Two weeks ago, my TiVo did me the favor of recording Mariah Carey hocking her wares on the Home Shopping Network.
TiVo is a marvelous invention, and one of its great attributes is it studies what you watch and records shows for you that it thinks you would like. Sometimes this is flattering, and sometimes it records Mariah Carey selling stuff on HSN. (Please don't ask me to explain what I normally watch that would lead a computer to guess I'd want to see a pop star sell women's jewelry, because I don't know. Swear.)
Clips of Carey selling her stuff have become a minor YouTube hit -- because she acts like a nut while doing it -- but I had the pleasure of watching it via TiVo. And it was glorious.
The question I kept asking myself then -- and one I still have not gotten the answer to -- is, "Why is she doing this?" Carey has sold a kajillion records (check my math) and is married to Nick Cannon, who has somewhere around 27 jobs in show business. Between the two, I'm assuming, they are worth the gross national product of Angola.

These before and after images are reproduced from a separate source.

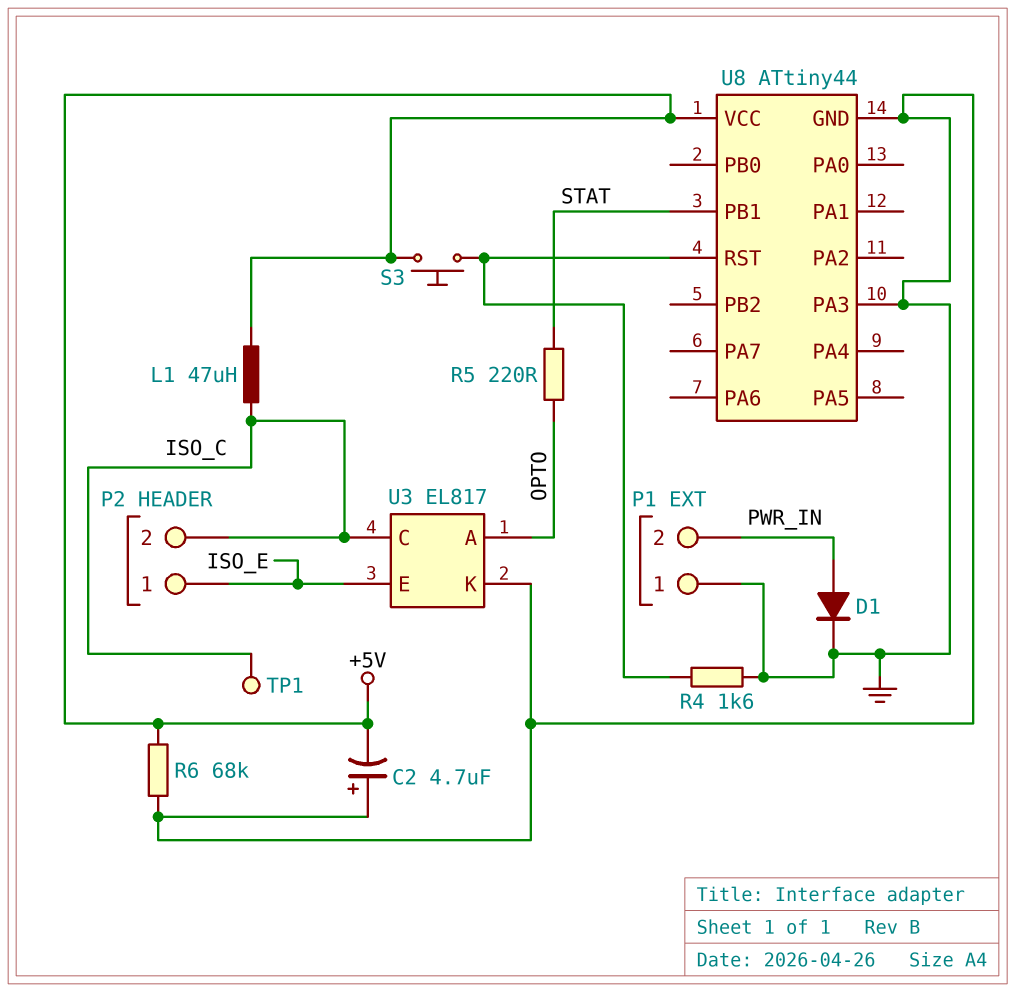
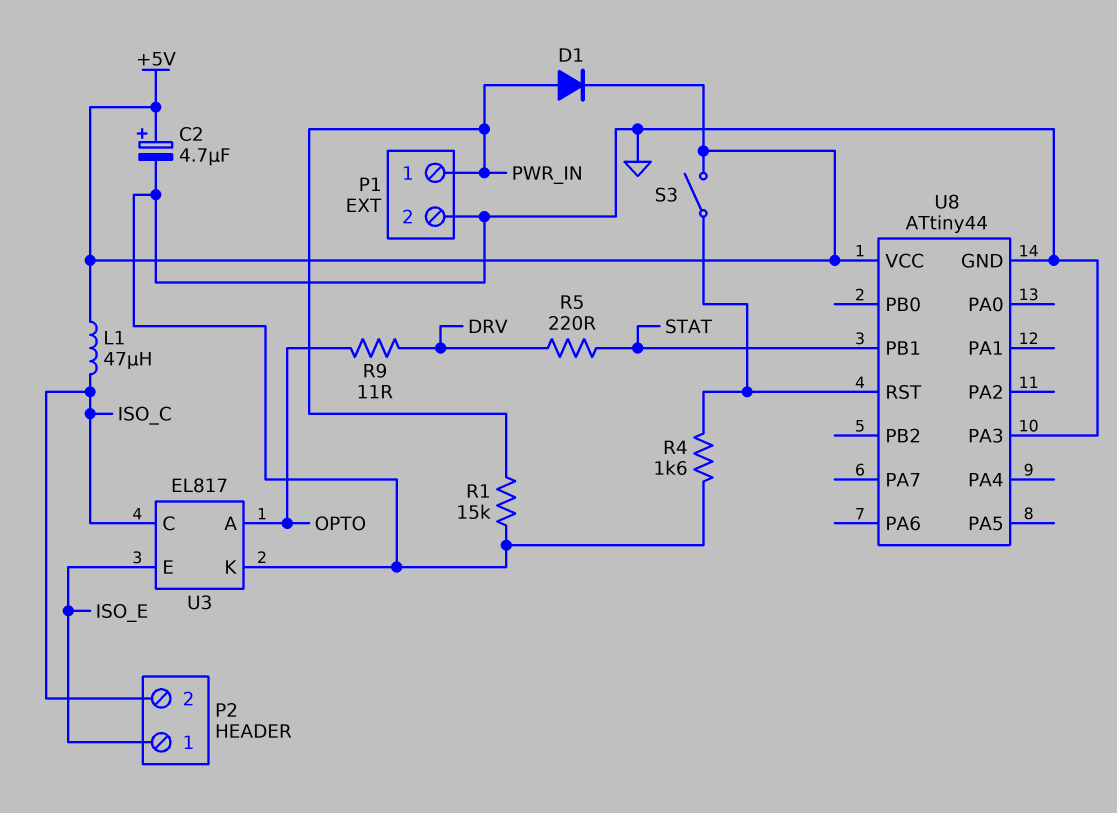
C2: 4.7uF (plus GND, minus +5V) -> 4.7uF (plus +5V, minus GND)
D1: diode (A PWR_IN, K GND) -> diode (A PWR_IN, K +5V)
P1 pin 1: GND -> PWR_IN
P1 pin 2: PWR_IN -> GND
R1: none -> 15k (GND, PWR_IN)
R5: 220 (OPTO, STAT) -> 220 (DRV, STAT)
R6: 68k (+5V, GND) -> none
R9: none -> 11 (DRV, OPTO)
S3: button (+5V, U8/RST) -> switch (+5V, U8/RST)
TP1: test point (ISO_C) -> none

Now, assuming they haven't done something silly -- like waste a billion dollars on potted plants -- I do not think they need the money. They might want the money, which is a different conversation.
In fact, a desire to have more money is the only reason I can come up with why you'd sell your soul on Home Shopping Network, $19.95 at a time.
There was a time when being a pop star was a cool profession. Or, at the very least, it was a profession in which you tried to be cool. Big hair, garish costumes, Las Vegas karate acts, Donald Duck outfits, cross-dressing, lip synching, fireworks and duets with Cher? Yes, yes, yes, yes, yes, yes, yes and yes.
All of those might seem uncool in print, but at the time, they were perfectly acceptable pop star moments. Appearing on a cable network selling jewelry is not on the list. It never will be. Ever.
I saw Fred Thompson -- former senator from Tennessee, former star of "Die Hard 2: Die Harder" and, oh yeah, 2008 presidential candidate -- on a TV commercial selling life insurance! I know he lost the election, but certainly there were more distinguished job opportunities. I don't remember Adlai Stevenson as a shady spokesperson for an insurance company.
I'm also guessing Thompson -- much like Carey -- doesn't need the dough. He's a former senator. All politicians retire with more money in the bank than when they start. And he has "Law & Order" money.
Is it ego? Is it greed? Or is it an unquenching desire to say "yes" to anything that will keep you in the spotlight? I think it is the latter: a desperate attempt at fame, even if the fame you get is way, way lower than what you already had.
You see this all the time, especially with radio stars. Pick your favorite talk radio show host, then go to his or her website. Every popular radio talker (except Howard Stern) has a whole section dedicated to selling you a T-shirt or coffee mug or office chair or welcome mat or bobblehead doll with that talker's name on it.
It's like a disease ... it's a fame disease. It's ego gone wild, and the only cost is a little bit of soul.
At some point, it's not worth it to keep taking from your "fans." Just because you can get money from the weak and the desperate, doesn't mean you should. These people support you by buying your CDs and listening to your radio show and voting for you in primaries -- they don't owe you anything else, even if they are willing to give it to you.
My TiVo, for instance, never asks me for anything. It just gives and is appreciative of the attention I pay it. It would be a great pop star.